In an effort to attract the most qualified employees, employers sometimes make promises that they cannot keep. But what may once have been considered harmless exaggeration by employers can now be the basis for a costly lawsuit. Several recent cases have held that employers can be liable for fraud if their representations about a job do not pan out.
Overstating earning potential costs employer over $1.2 million
In a recent case, an employer that overstated an applicant’s earning potential was hit with a $1.2 million damage award. The employee in that case earned $5,800 to $5,900 a month at his old job. He applied for a new job and, during the interview, told the employer that he needed to earn at least $5,700 a month. The employer then pulled out a financial statement, made some calculations, and stated that if the employee had been with the company between January and September of 1999, he would have made $70,000 (which would have been well over $5,700 a month). Based on this representation, the employee accepted a position with the new employer and quit his old job. In his first three months of employment, however, his monthly paychecks amounted to $4,400, $5,100, and $4,800 respectively. The employee complained but received no response, and shortly thereafter was fired. Although he re-applied for a job with his old employer, it had a strict no-rehire policy. He eventually found another job that paid less than $4,000 a month.
The employee sued for fraud, arguing that the employer falsely promised him a salary of at least $5,700 per month, and that he left his old job in reliance on that promise. The jury agreed with the employee and awarded him $490,913 in economic damages, $50,000 for pain and suffering, and $1.5 million in punitive damages, which the trial court later reduced to $675,000. In upholding the jury’s decision, the appellate court noted that the employee was entitled to recover the income he lost when he left his old job in reliance on the employer’s false promise about salary, so long as such damages were not speculative or remote.

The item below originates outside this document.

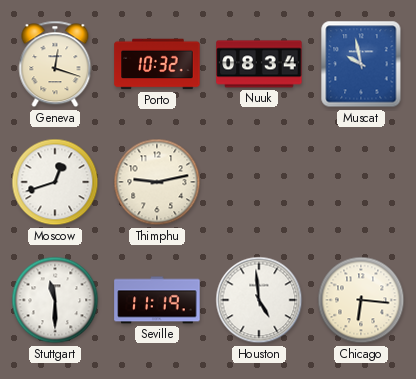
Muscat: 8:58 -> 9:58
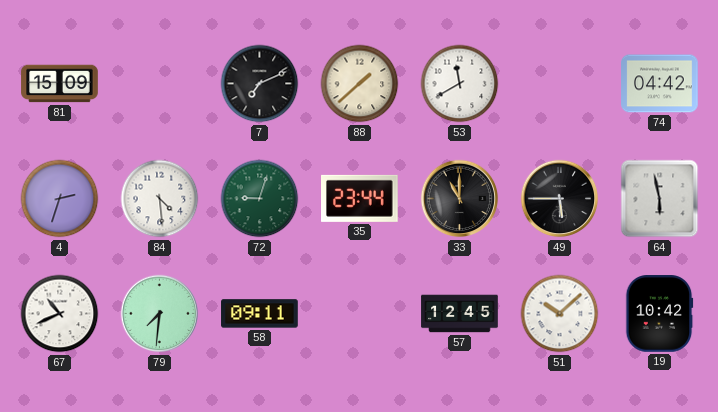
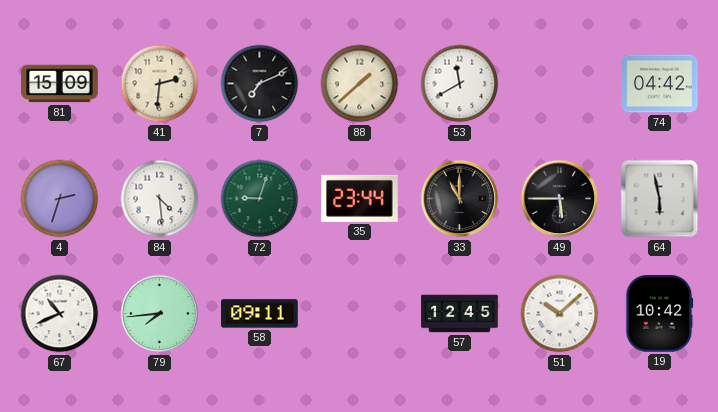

Employer can be liable if it overstates job security
In another case, an employee claimed he was induced to leave a steady job in New York for a new job in California based on false promises of job security. The employee earned $120,000 a year in New York as the president of a small family-owned company. He was actively recruited by a California company that wanted him to accept a job as its general manager. During the recruitment process, the employee told the employer he was concerned about giving up a secure job and moving his family across the country. He asked the employer to assure him that his job would be secure. In response to these concerns, the employer told him that he would continue to be employed so long as he performed his job well and achieved certain goals. The employer also told the employee that that the company was strong financially and that it anticipated solid growth and a stable and profitable future. The employee ultimately accepted the new position and moved his family to California.
Approximately two years later, the employee was terminated. He was told that his job was being eliminated because of a management reorganization, and that the termination had nothing to do with his performance. The employee sued the employer for, among other things, fraud. The court found that the employee could state a claim for fraud if he could prove that the employer induced him to leave his job in New York by making promises that it knew it could not keep. The court also held that, if the employee could prove his fraud claim, he would be entitled to recover the costs of moving to California and the loss of job security and income associated with his former job in New York.
Tips to Follow
As these cases make clear, employers can be held liable if their representations to prospective employees later prove to be false. In order to avoid costly lawsuits, here are some tips to follow when interviewing employees and extending job offers:
• Provide training to interviewers so they do not misrepresent the employer’s financial condition or the applicant’s salary potential or job responsibilities.
• Review all job postings carefully to ensure that you are not making any unintended or unauthorized promises.
• Write down the terms and conditions of a prospective employee’s employment in a detailed offer letter.
• Use two interviewers at once, since this provides an employer with a witness if a dispute later arises.
The bottom line: Do not make promises you cannot keep.